You’ll also note two extra plays in this inventory. One is a task that simply waits for port 22 to be available on the newly generated host. This allows EC2 a chance to actually provision the instance. Unfortunately, the times for this action vary. So, I added another variable that can be defined at the run time of the playbook via --extra-vars that will skip the task of actually provisioning the resource and just tackle the remote tasks.

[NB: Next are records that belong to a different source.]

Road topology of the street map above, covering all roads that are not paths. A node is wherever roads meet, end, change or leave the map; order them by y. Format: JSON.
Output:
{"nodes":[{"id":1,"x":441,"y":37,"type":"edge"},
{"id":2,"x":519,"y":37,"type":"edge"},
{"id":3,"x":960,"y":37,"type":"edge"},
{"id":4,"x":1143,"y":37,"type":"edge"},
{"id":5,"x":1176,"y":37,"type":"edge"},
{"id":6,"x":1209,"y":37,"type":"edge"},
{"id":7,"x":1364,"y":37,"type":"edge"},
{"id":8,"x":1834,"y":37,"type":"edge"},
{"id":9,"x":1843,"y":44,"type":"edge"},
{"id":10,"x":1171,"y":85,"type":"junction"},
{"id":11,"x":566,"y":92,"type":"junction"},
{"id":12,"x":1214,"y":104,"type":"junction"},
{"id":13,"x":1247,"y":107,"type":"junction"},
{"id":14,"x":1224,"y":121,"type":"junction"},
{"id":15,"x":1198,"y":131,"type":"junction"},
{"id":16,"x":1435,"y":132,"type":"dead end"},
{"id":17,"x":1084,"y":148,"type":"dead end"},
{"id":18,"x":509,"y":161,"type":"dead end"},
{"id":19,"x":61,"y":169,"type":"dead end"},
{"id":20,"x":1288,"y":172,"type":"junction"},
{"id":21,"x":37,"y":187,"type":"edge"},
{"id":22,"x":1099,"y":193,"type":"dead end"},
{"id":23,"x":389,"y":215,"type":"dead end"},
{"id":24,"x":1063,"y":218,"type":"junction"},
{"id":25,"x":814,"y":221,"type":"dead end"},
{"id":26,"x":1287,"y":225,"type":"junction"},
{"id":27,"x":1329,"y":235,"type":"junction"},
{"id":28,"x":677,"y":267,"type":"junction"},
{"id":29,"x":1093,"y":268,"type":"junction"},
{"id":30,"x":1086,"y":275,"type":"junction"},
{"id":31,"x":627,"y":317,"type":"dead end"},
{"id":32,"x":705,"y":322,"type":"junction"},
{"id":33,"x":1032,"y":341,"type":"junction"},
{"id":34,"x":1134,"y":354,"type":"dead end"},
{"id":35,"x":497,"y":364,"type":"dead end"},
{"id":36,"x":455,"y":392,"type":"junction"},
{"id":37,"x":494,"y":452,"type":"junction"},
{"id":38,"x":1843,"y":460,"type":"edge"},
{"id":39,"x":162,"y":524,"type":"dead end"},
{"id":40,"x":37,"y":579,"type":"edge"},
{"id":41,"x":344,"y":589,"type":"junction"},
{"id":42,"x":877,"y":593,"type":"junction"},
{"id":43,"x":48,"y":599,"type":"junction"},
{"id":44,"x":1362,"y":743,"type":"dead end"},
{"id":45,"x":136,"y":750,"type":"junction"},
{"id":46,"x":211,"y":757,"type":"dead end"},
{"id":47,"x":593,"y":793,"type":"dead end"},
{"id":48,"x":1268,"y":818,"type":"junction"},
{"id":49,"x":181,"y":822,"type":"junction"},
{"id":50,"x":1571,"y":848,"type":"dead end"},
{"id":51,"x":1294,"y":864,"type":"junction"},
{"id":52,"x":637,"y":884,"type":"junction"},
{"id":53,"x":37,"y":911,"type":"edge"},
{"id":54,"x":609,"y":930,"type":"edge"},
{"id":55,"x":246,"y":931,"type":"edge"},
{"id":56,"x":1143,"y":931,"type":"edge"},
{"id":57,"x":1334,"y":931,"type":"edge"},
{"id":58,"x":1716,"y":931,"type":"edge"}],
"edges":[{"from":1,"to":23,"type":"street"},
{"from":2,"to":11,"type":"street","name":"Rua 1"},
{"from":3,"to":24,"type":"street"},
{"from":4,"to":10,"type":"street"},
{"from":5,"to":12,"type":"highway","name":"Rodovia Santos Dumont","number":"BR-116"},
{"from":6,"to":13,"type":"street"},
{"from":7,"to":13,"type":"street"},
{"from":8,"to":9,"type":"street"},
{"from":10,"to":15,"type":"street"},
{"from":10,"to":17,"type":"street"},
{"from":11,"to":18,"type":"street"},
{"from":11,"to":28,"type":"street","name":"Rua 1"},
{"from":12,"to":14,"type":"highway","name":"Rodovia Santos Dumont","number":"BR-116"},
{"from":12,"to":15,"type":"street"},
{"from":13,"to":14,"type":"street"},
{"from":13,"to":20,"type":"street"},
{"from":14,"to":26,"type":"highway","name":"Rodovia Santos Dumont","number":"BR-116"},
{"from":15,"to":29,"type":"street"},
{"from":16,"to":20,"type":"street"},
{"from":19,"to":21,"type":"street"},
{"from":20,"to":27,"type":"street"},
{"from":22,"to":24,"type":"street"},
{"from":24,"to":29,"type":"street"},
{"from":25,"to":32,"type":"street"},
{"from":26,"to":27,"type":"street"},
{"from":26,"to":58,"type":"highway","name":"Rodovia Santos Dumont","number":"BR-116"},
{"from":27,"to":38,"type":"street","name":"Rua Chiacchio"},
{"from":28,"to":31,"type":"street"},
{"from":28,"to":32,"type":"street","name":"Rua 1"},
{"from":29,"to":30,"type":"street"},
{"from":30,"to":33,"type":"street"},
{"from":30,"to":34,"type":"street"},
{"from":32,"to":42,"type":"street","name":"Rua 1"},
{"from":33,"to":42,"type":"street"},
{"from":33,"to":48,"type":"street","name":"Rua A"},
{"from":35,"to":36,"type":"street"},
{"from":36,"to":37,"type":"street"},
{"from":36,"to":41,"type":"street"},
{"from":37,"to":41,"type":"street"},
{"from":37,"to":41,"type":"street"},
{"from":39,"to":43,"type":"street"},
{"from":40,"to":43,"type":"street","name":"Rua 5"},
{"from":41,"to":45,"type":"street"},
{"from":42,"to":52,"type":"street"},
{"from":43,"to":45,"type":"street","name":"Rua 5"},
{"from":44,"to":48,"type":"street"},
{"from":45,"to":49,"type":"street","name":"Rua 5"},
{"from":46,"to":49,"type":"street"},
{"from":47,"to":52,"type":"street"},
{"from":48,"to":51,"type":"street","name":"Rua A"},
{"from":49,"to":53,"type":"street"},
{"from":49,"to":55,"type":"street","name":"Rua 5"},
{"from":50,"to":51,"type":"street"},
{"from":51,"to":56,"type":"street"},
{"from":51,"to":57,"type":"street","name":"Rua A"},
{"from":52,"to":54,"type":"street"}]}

The second extra play in the inventory has to do with an issue that I periodically come across with Ubuntu AMI’s where the apt cache is in an unpredictable state. I used the same ec2_repair_mode variable here to skip the actual provisioning of the host.

That is the basic format for building my EC2 hosts. I’ll cover provisioning RDS hosts in part 2, CloudWatch configuration in Part 3, and resource termination in part 4.